EXERCISE PROMPT = Restate word for word the lines of the entries below, starting with the line that holds "Identify the document" and ending with the line that holds "table_header [607, 781, 1098, 834]", and no others.

== DATA EXCERPTS ==

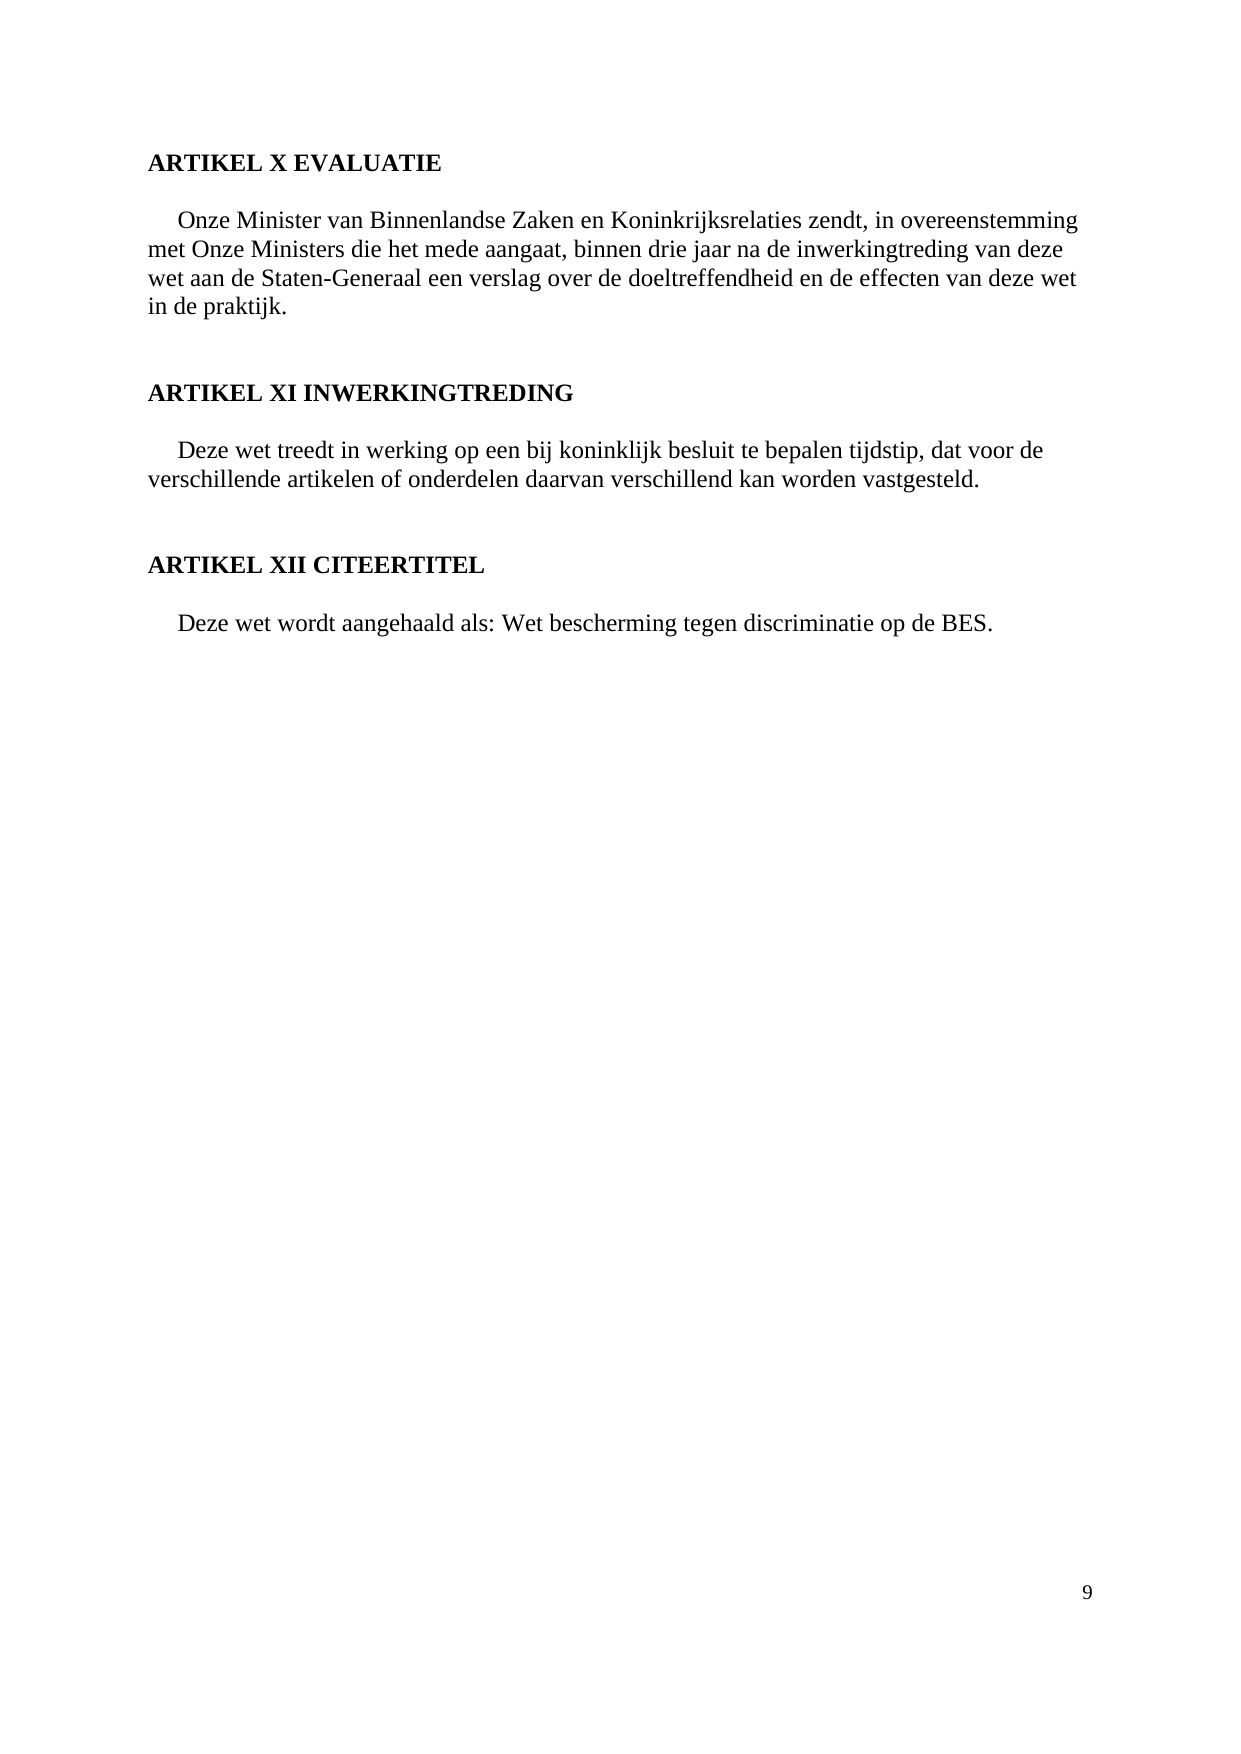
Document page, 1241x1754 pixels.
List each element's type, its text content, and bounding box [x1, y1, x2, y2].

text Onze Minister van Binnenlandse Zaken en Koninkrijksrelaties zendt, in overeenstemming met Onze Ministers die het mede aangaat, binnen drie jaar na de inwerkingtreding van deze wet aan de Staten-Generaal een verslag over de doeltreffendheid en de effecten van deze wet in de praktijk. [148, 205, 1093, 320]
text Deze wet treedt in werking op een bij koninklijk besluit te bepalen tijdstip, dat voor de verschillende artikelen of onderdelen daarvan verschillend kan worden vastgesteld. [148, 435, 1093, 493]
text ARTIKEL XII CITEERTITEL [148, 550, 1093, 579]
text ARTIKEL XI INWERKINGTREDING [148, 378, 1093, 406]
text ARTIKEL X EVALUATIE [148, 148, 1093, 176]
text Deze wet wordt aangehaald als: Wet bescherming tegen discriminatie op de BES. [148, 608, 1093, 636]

===
== DATA EXCERPTS ==

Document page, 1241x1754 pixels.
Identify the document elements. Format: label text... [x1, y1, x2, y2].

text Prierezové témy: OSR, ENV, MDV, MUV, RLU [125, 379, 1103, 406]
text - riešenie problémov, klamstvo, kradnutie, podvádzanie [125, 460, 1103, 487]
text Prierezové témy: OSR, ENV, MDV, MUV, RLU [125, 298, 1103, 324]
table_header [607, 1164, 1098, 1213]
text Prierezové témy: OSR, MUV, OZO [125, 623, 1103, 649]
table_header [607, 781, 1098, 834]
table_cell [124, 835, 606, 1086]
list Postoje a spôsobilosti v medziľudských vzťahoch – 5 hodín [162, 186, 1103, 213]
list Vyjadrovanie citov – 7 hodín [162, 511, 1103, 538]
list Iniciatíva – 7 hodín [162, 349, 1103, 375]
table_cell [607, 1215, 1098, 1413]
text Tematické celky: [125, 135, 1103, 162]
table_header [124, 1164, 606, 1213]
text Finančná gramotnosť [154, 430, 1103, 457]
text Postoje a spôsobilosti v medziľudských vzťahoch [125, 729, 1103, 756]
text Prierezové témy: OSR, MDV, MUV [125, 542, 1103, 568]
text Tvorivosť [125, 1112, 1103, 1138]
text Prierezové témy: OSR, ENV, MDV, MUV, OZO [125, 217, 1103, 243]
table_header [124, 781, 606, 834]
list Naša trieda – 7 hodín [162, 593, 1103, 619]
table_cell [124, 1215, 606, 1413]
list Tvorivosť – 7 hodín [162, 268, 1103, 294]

===

REPLY TO THE TASK =
Identify the document elements. Format: label text... [x1, y1, x2, y2].

text Prierezové témy: OSR, ENV, MDV, MUV, RLU [125, 379, 1103, 406]
text - riešenie problémov, klamstvo, kradnutie, podvádzanie [125, 460, 1103, 487]
text Prierezové témy: OSR, ENV, MDV, MUV, RLU [125, 298, 1103, 324]
table_header [607, 1164, 1098, 1213]
text Prierezové témy: OSR, MUV, OZO [125, 623, 1103, 649]
table_header [607, 781, 1098, 834]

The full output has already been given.